The House of Representatives voted 29-25 that Congress had no authority to interfere on the issue of slavery. In the Senate, it was tabled without discussion.

At his funeral, admirers flooded the streets of Philly

Franklin died in 1790 at age 84 after an abscess burst in his lung. His funeral on April 21 of that year brought out 20,000 people to follow the procession from his home on Market Street to Christ Church Burial Ground, where he was interred alongside his wife. At the time, according to current estimates, Philadelphia’s population was about 28,000, and it was the largest crowd the city had ever seen.

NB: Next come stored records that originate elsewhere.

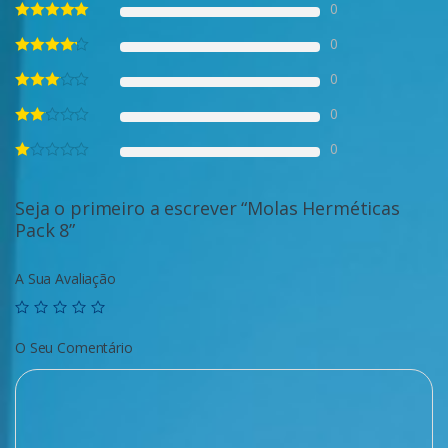
0
0
0
0
0
Seja o primeiro a escrever “Molas Herméticas
Pack 8”
A Sua Avaliação
O Seu Comentário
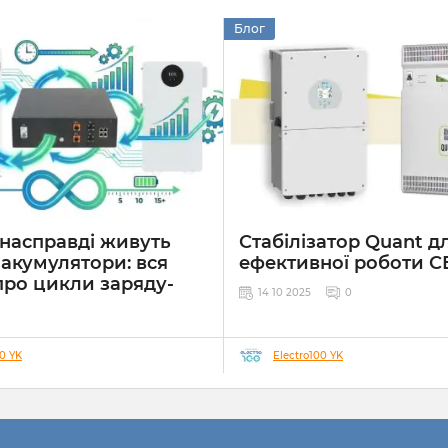
Блог
 насправді живуть
Стабілізатор Quant д
 акумулятори: вся
ефективної роботи С
про цикли заряду-
14 10 2025
0
0
7 хвилин
00 YK
Electro100 YK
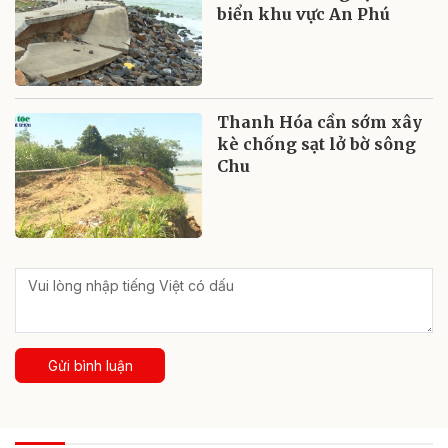
biển khu vực An Phú
Thanh Hóa cần sớm xây
kè chống sạt lở bờ sông
Chu
Gửi bình luận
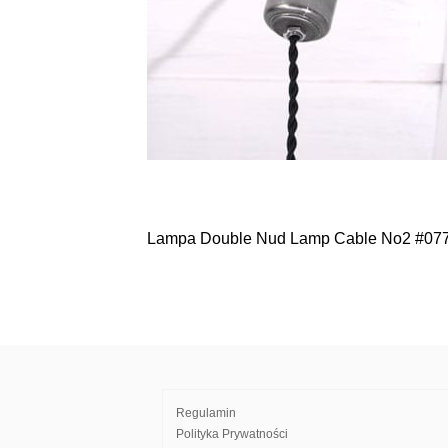
Lampa Double Nud Lamp Cable No2 #07
Nawigacja
wpisu
Regulamin
Polityka Prywatności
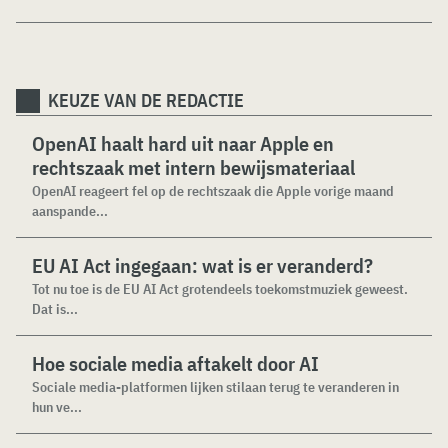
KEUZE VAN DE REDACTIE
OpenAI haalt hard uit naar Apple en
rechtszaak met intern bewijsmateriaal
OpenAI reageert fel op de rechtszaak die Apple vorige maand
aanspande...
EU AI Act ingegaan: wat is er veranderd?
Tot nu toe is de EU AI Act grotendeels toekomstmuziek geweest.
Dat is...
Hoe sociale media aftakelt door AI
Sociale media-platformen lijken stilaan terug te veranderen in
hun ve...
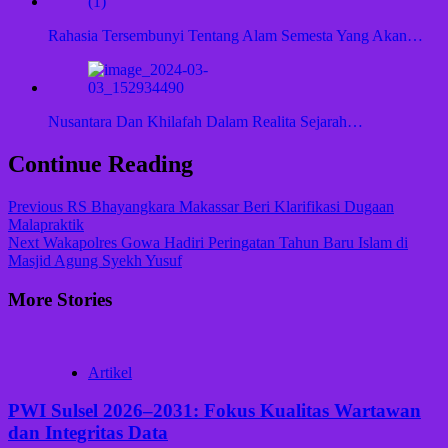
Rahasia Tersembunyi Tentang Alam Semesta Yang Akan…
Nusantara Dan Khilafah Dalam Realita Sejarah…
Continue Reading
Previous
RS Bhayangkara Makassar Beri Klarifikasi Dugaan
Malapraktik
Next
Wakapolres Gowa Hadiri Peringatan Tahun Baru Islam di
Masjid Agung Syekh Yusuf
More Stories
Artikel
PWI Sulsel 2026–2031: Fokus Kualitas Wartawan
dan Integritas Data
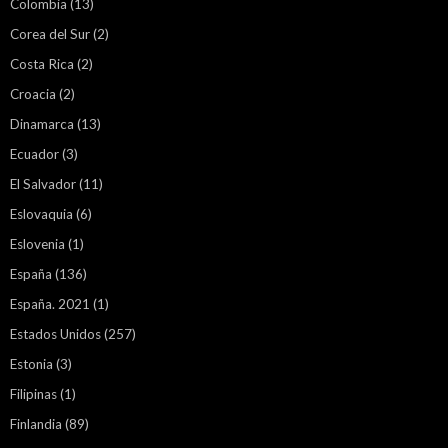
Colombia
(13)
Corea del Sur
(2)
Costa Rica
(2)
Croacia
(2)
Dinamarca
(13)
Ecuador
(3)
El Salvador
(11)
Eslovaquia
(6)
Eslovenia
(1)
España
(136)
España. 2021
(1)
Estados Unidos
(257)
Estonia
(3)
Filipinas
(1)
Finlandia
(89)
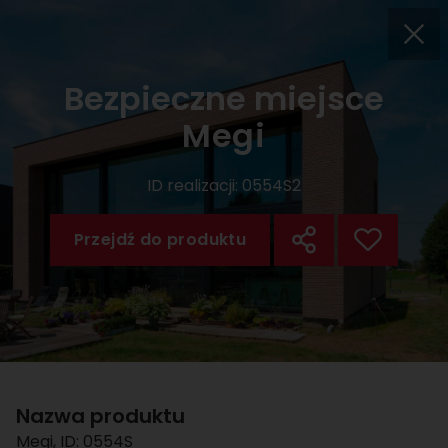
Bezpieczne miejsce
Megi
ID realizacji:
0554S2
Przejdź do produktu
Nazwa produktu
Megi
, ID:
0554S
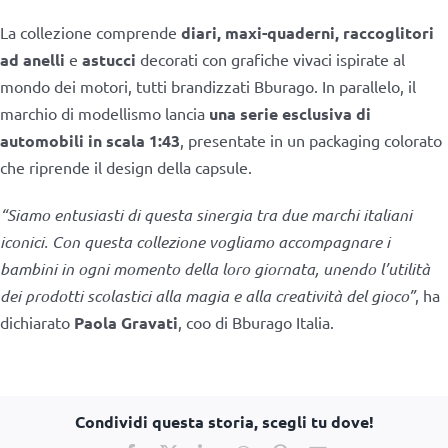
La collezione comprende
diari, maxi-quaderni, raccoglitori
ad anelli
e
astucci
decorati con grafiche vivaci ispirate al
mondo dei motori, tutti brandizzati Bburago. In parallelo, il
marchio di modellismo lancia
una serie esclusiva di
automobili in scala 1:43
, presentate in un packaging colorato
che riprende il design della capsule.
“Siamo entusiasti di questa sinergia tra due marchi italiani
iconici. Con questa collezione vogliamo accompagnare i
bambini in ogni momento della loro giornata, unendo l’utilità
dei prodotti scolastici alla magia e alla creatività del gioco”
, ha
dichiarato
Paola Gravati
, coo di Bburago Italia.
Condividi questa storia, scegli tu dove!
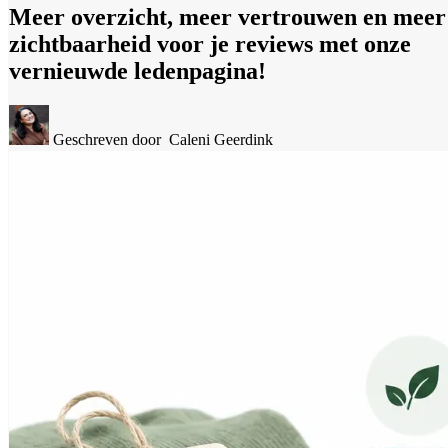
Meer overzicht, meer vertrouwen en meer
zichtbaarheid voor je reviews met onze
vernieuwde ledenpagina!
Geschreven door
Caleni Geerdink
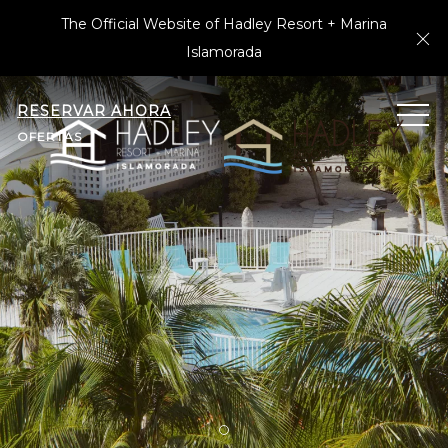
The Official Website of Hadley Resort + Marina
Cl
Islamorada
RESERVAR AHORA
MEN
OFERTAS
Item 1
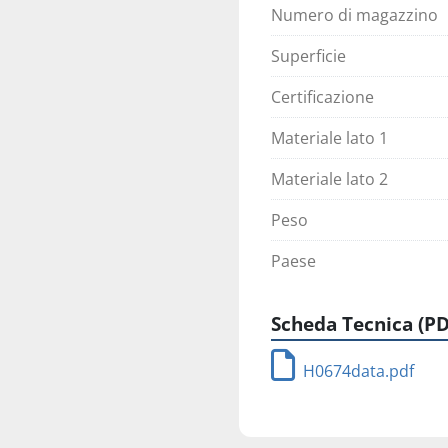
Numero di magazzino
Superficie
Certificazione
Materiale lato 1
Materiale lato 2
Peso
Paese
Scheda Tecnica (PD
H0674data.pdf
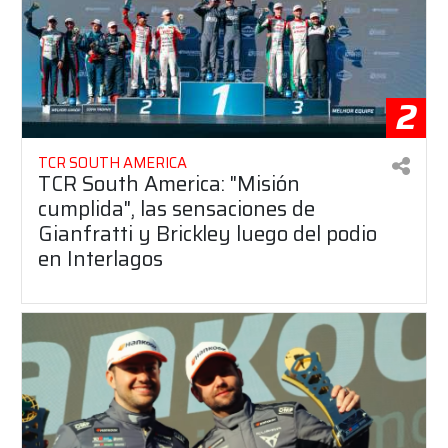
2
TCR SOUTH AMERICA
TCR South America: "Misión
cumplida", las sensaciones de
Gianfratti y Brickley luego del podio
en Interlagos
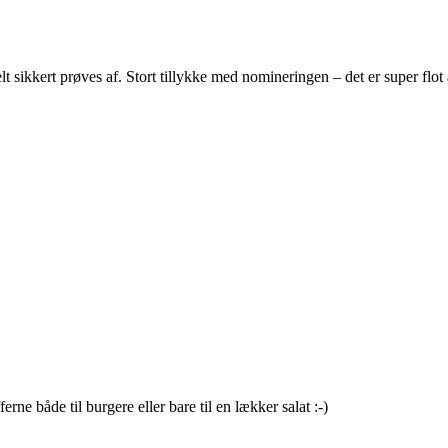
t sikkert prøves af. Stort tillykke med nomineringen – det er super flot 
rne både til burgere eller bare til en lækker salat :-)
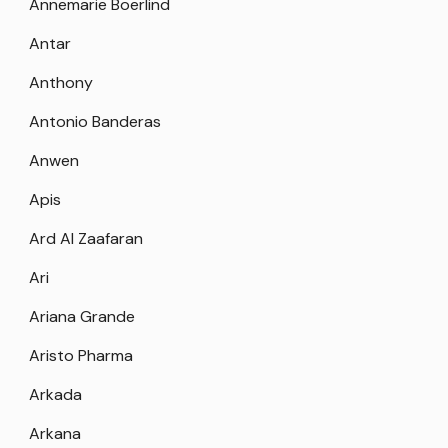
Annemarie Boerlind
Antar
Anthony
Antonio Banderas
Anwen
Apis
Ard Al Zaafaran
Ari
Ariana Grande
Aristo Pharma
Arkada
Arkana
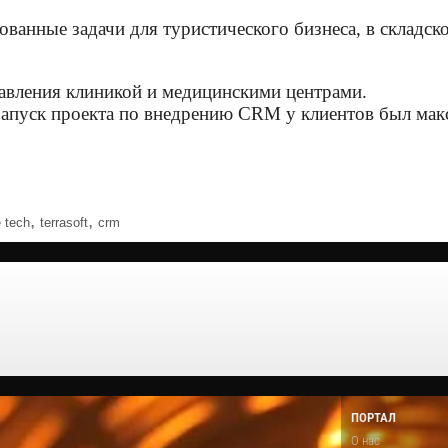
анные задачи для туристического бизнеса, в складско
равления клиникой и медицинскими центрами.
запуск проекта по внедрению CRM у клиентов был ма
,
,
 tech
terrasoft
crm
ПОРТАЛ
О нас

More than six decades earlier, Franklin had written his own epitaph that read:

“The Body of B. Franklin, Printer; like the Cover of an old Book, Its Contents torn out, And stript of its Lettering and Gilding, Lies here, Food for Worms. But the Work shall not be wholly lost; For it will, as he believ’d, appear once more, In a new & more perfect Edition, Corrected and amended By the Author.”

Ever the editor, by the time of his death, Franklin had cut that grand statement down. Today, it simply reads: “Benjamin and Deborah Franklin.”